Jail is a lonely place, and Martin and his assistant chaplains and volunteers try to help, he said. Ministry doesn’t always mean having a Bible study. It can mean having a conversation or conducting a book group. One volunteer records audio of female inmates and delivers it to their children.
Someone may spend a night in jail or up to five years, Martin said. When he started two years ago, he saw recent inmates walking down county roads near the jail, so he arranged volunteers to be available to pick them up, take them out for a meal, and then drive them somewhere.
Sometimes “where” is the hard part, or one of them. When someone leaves jail, he often doesn’t have anywhere to go. He often doesn’t have a house, job, transportation, friends or money.
Jail is a lonely place. Leaving it can be too.

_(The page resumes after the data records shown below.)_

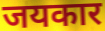
जयकार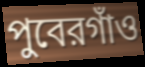
পুবেরগাঁও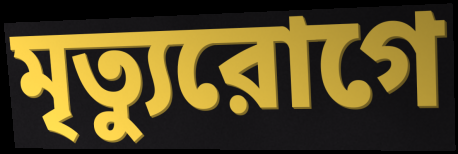
মৃত্যুরোগেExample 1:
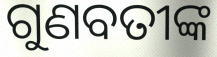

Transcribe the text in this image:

ଗୁଣବତୀଙ୍କ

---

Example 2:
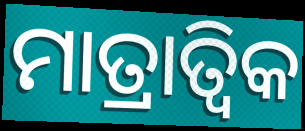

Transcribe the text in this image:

ମାତ୍ରାତ୍ଵିକ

Martin said they work to be practical and help inmates develop a plan for when they leave. “If they don’t have a plan by the time they walk out the door, we’ve lost them,” he said.

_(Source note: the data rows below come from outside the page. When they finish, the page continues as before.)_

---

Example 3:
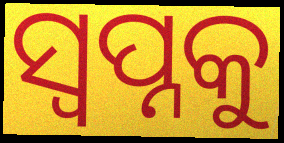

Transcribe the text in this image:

ସ୍ଵପ୍ନକୁ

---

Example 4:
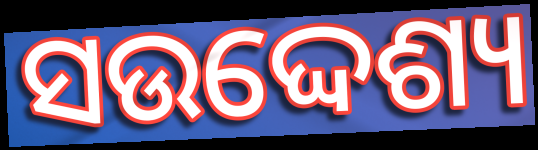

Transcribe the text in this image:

ସଉଦ୍ଦେଶ୍ୟ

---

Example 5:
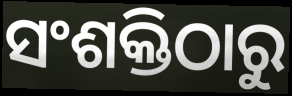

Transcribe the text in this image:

An inmate named Henry spoke to the group Thursday morning about how he hopes to have a business, reunite a family, but also minister to others in jail or prison. “I’m broken. I’m tired,” he said, adding that he wants a spiritual walk now, not what he had on the street.
In jail, tough conversations can actually be easier, Martin said. Being straight with someone has a different kind of value than on the street. Not everyone wants to talk about faith, but many do. Martin is chaplain too for those who have a faith other than Christian.
He’s not a county employee. He works for a nonprofit formed 30 years ago by local pastors to provide a jail ministry. To do his job he needs access, but Rogers, a devout Christian, is happy to provide that.
“I have other sheriffs and jail commanders who think I’m crazy,” Rogers said, but he believes he has fewer problems because of the jail ministry.
Measuring the success of a jail ministry is difficult. Sometimes it means someone stayed out of jail five months instead of two, Martin said.
He has stories of how someone changed his life, got sober, got a job and got his life back after years of messing up. He and his wife, Shannan, walk alongside someone who’s been in jail and prison and now calls them his parents.
When others have given up, he doesn’t. When others are cynical, he tries to have faith.
Before the visitors left Thursday morning, they gathered around the inmate and prayed. They put hands on his arm or shoulder. One man raised a hand over Henry’s head. The prayers were said to a God people believe can change lives.
“We’re investing,” Martin said. “We’re doing things. We may not see the result. And we have to be OK with that. We’re just called to be faithful. We’re not called to save people.”